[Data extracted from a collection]
----
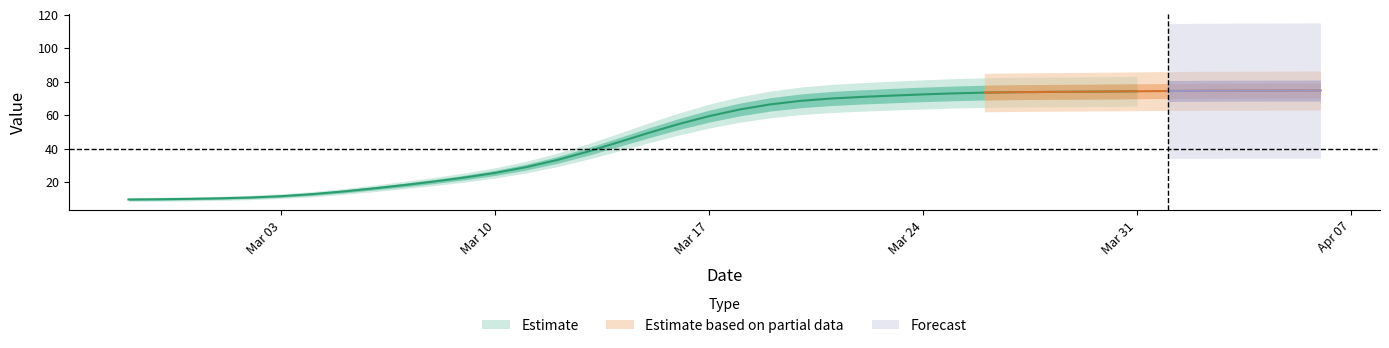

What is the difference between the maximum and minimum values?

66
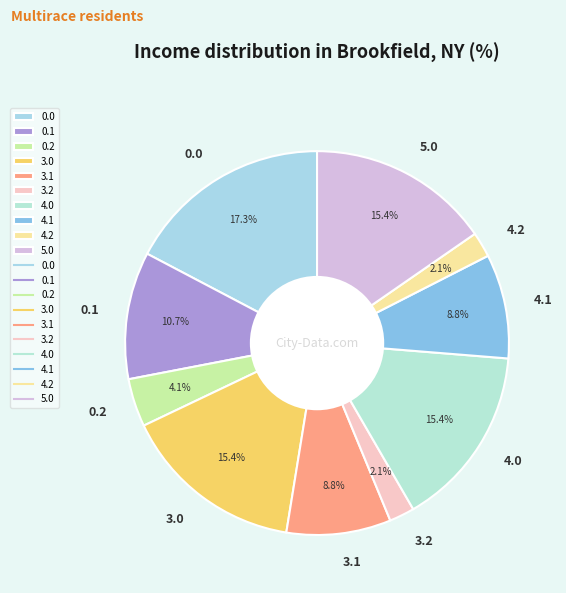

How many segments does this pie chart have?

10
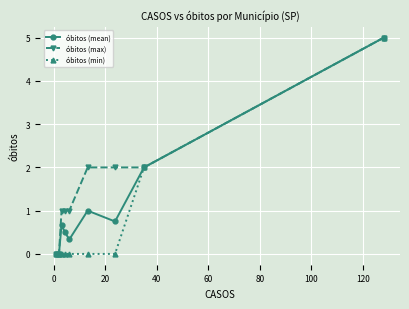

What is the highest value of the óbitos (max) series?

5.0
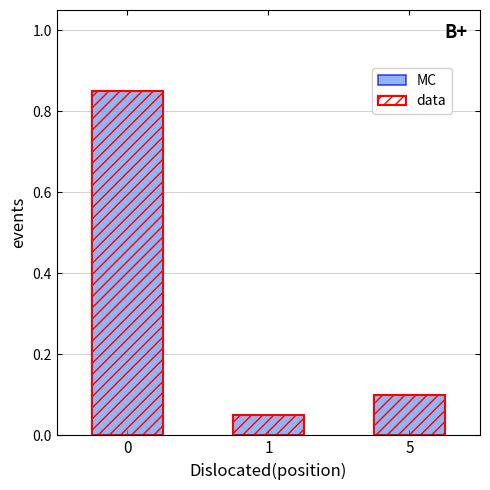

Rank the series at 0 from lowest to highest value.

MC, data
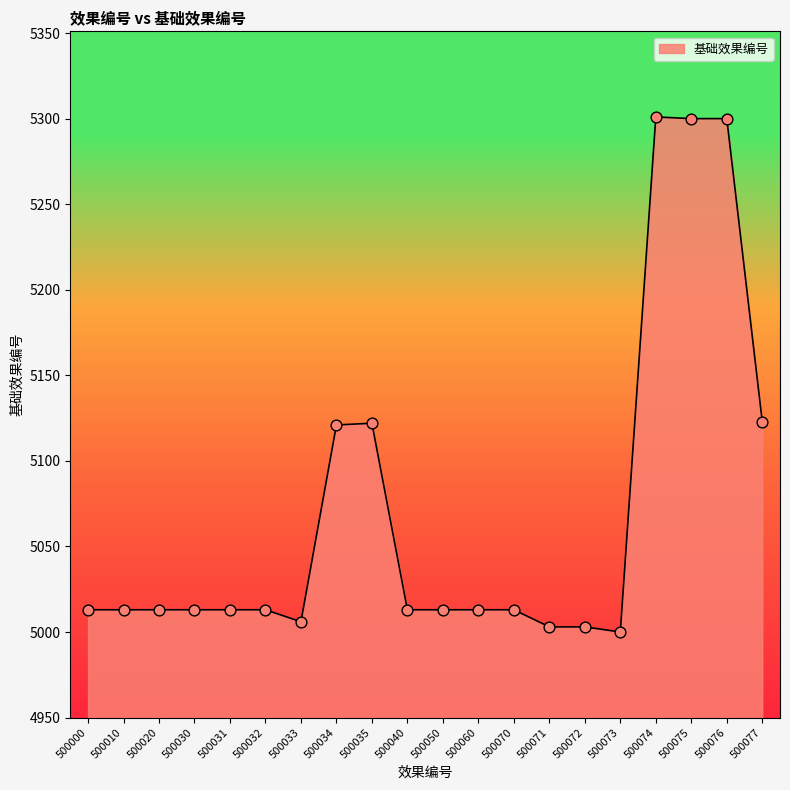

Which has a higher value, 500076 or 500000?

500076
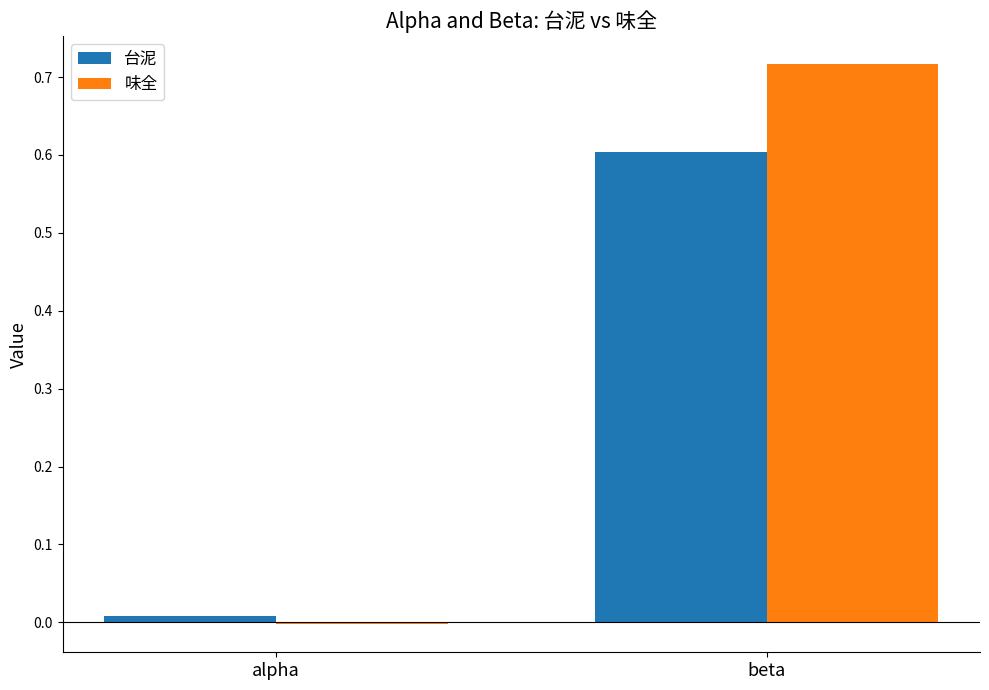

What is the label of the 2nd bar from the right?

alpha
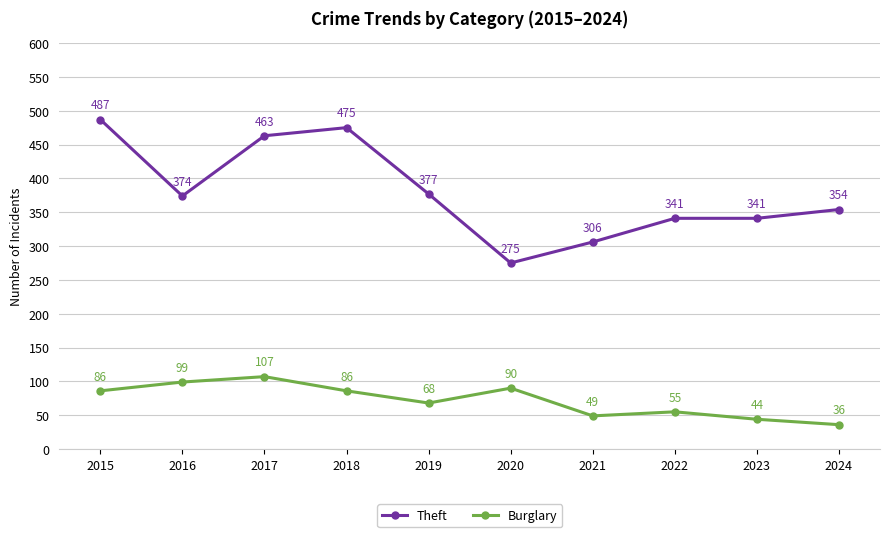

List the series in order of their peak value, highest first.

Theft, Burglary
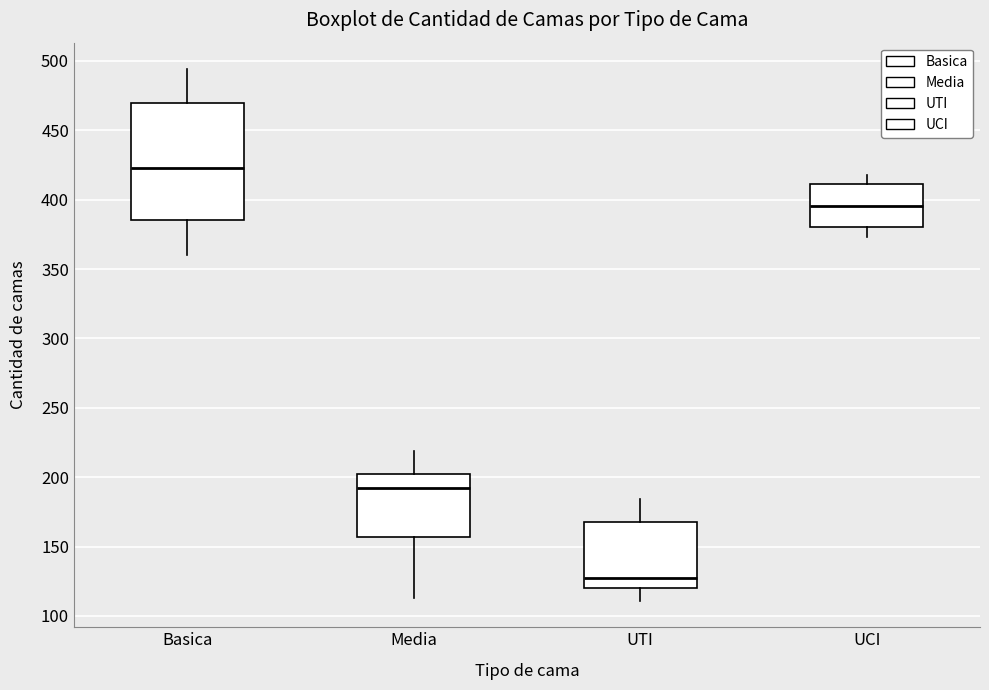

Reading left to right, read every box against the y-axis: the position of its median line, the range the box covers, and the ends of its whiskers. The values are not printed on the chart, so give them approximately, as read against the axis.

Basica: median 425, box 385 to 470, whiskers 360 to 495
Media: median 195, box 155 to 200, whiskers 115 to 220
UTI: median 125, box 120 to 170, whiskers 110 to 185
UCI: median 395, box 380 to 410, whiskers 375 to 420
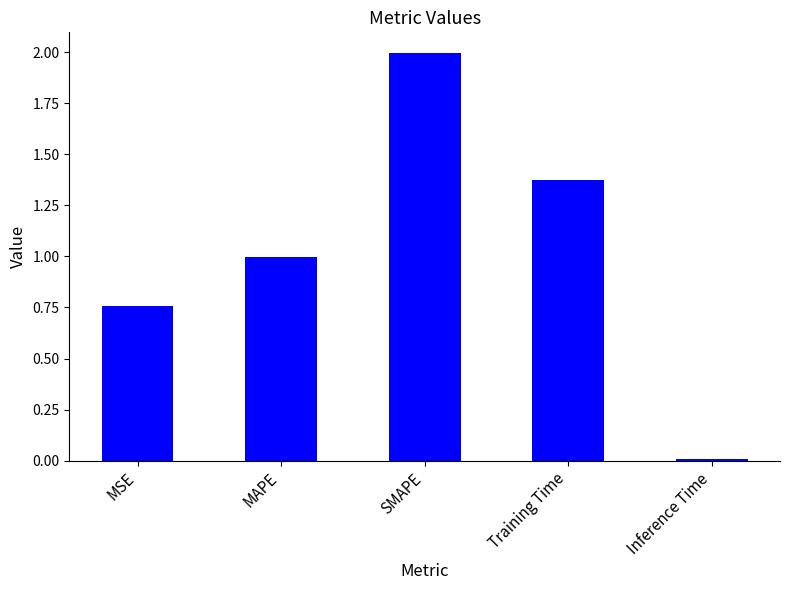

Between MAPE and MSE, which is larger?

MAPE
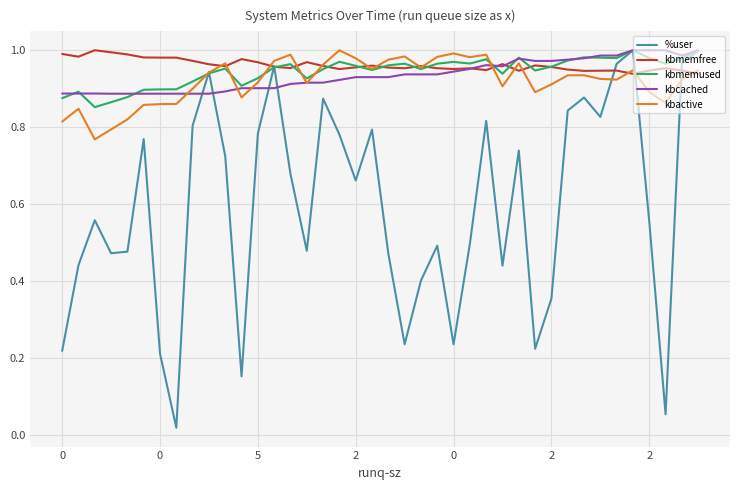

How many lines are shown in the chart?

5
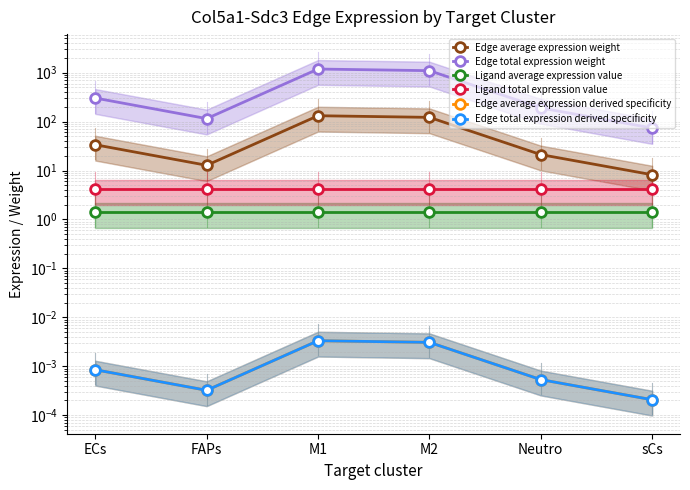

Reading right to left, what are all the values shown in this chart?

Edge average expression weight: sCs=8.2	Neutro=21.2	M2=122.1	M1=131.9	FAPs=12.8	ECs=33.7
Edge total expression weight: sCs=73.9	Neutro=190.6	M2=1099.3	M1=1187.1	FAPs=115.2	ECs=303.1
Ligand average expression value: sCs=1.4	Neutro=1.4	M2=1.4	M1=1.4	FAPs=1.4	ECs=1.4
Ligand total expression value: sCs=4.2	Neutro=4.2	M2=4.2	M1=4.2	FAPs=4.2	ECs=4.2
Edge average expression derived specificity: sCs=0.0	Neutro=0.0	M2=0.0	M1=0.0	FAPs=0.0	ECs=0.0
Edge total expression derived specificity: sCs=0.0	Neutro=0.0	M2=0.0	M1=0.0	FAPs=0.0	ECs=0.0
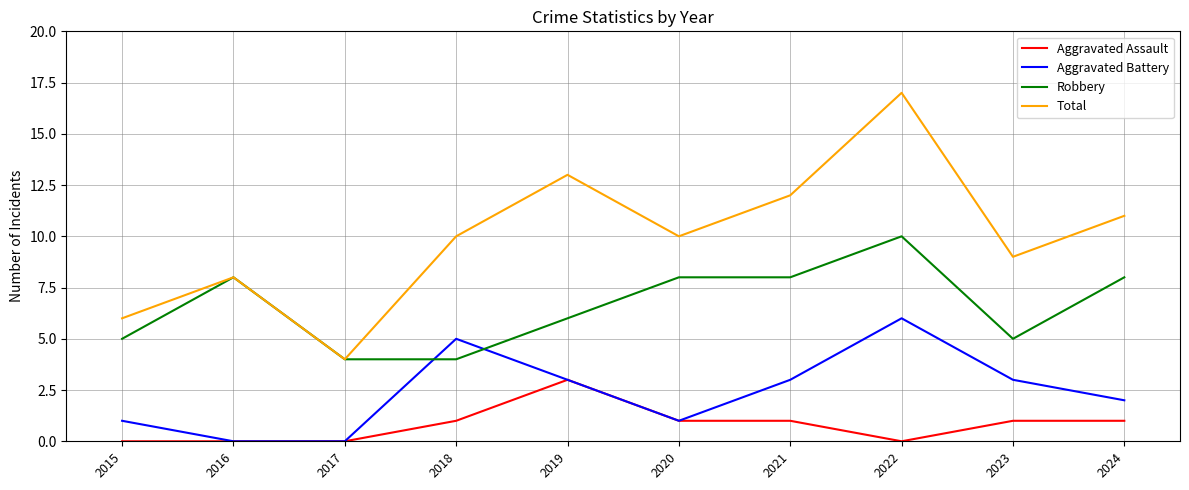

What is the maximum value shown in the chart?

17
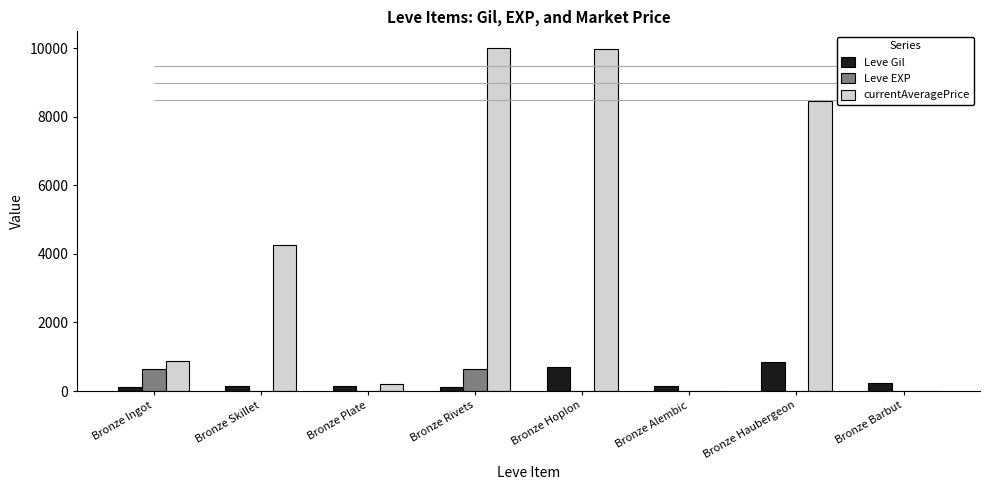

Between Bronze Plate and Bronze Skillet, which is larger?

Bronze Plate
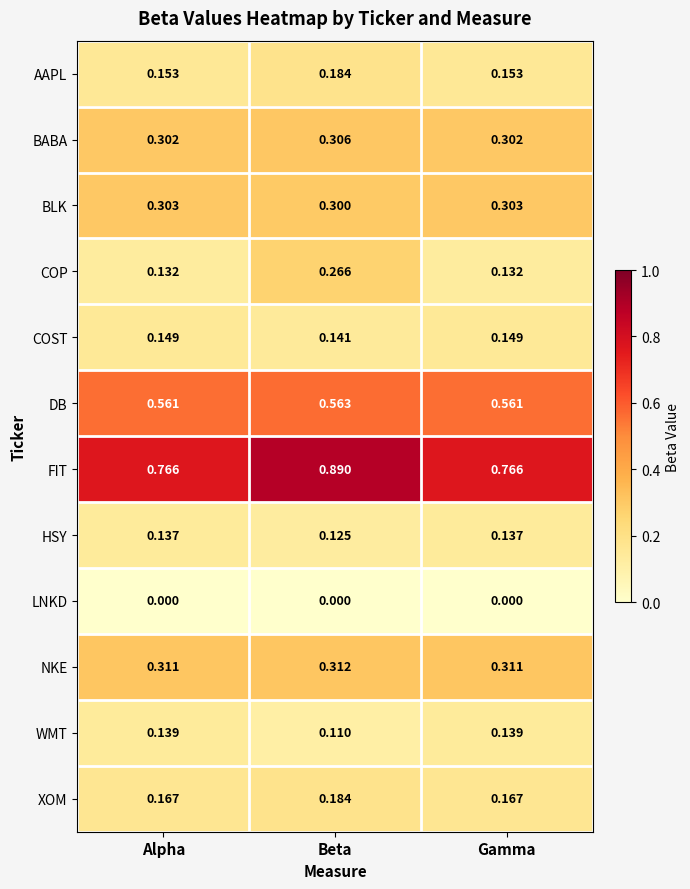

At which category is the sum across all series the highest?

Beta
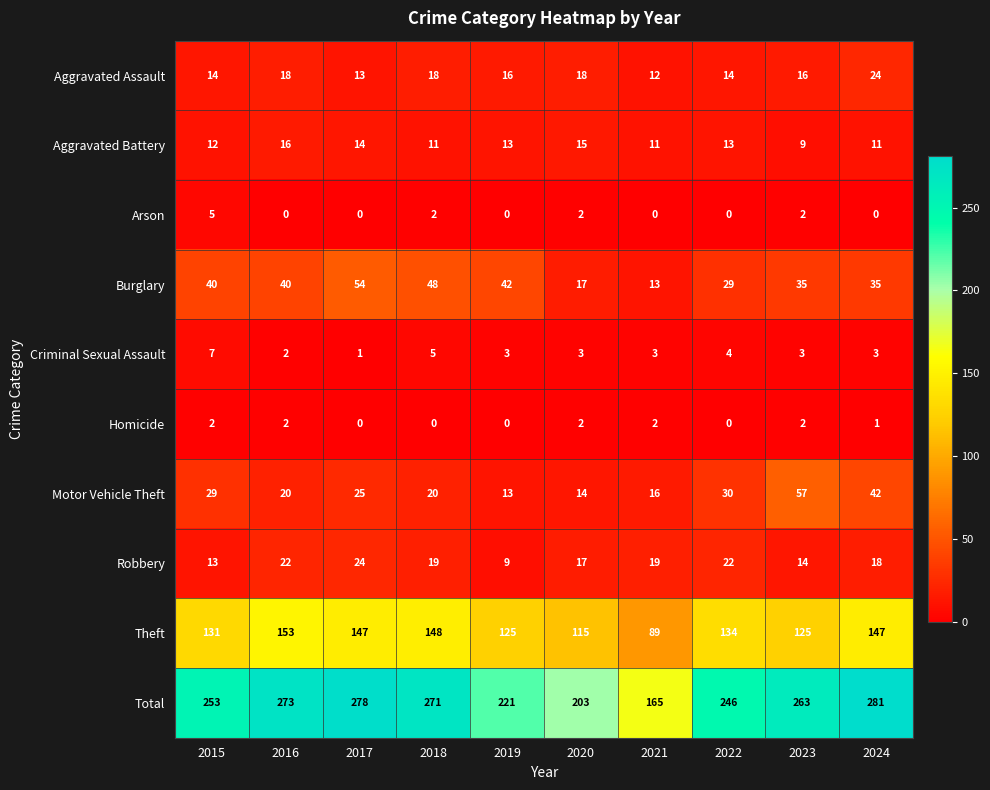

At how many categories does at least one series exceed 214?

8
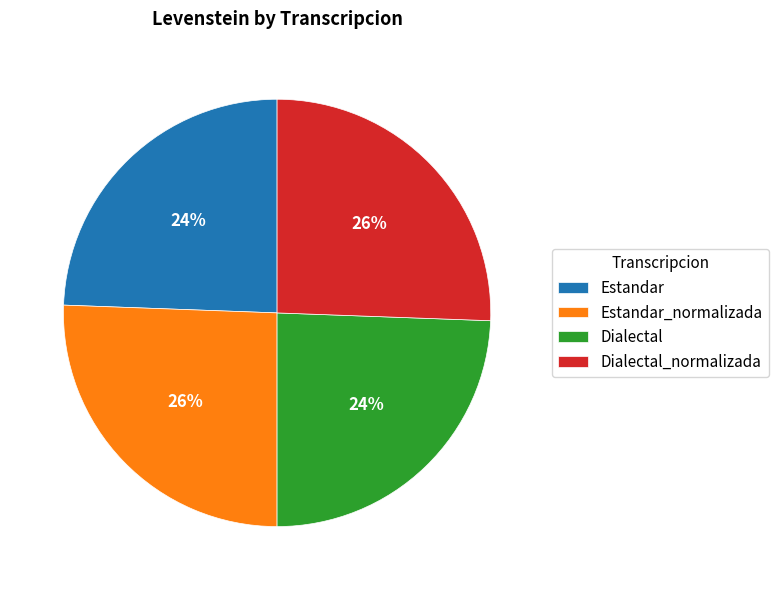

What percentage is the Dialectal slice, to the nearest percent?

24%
----
## WHAT IS REQUIRED
Pick out every line of the records above that contains the string "FAPs", matching case exactly, and copy each line in full.

## RESPONSE BELOW
Edge average expression weight: sCs=8.2	Neutro=21.2	M2=122.1	M1=131.9	FAPs=12.8	ECs=33.7
Edge total expression weight: sCs=73.9	Neutro=190.6	M2=1099.3	M1=1187.1	FAPs=115.2	ECs=303.1
Ligand average expression value: sCs=1.4	Neutro=1.4	M2=1.4	M1=1.4	FAPs=1.4	ECs=1.4
Ligand total expression value: sCs=4.2	Neutro=4.2	M2=4.2	M1=4.2	FAPs=4.2	ECs=4.2
Edge average expression derived specificity: sCs=0.0	Neutro=0.0	M2=0.0	M1=0.0	FAPs=0.0	ECs=0.0
Edge total expression derived specificity: sCs=0.0	Neutro=0.0	M2=0.0	M1=0.0	FAPs=0.0	ECs=0.0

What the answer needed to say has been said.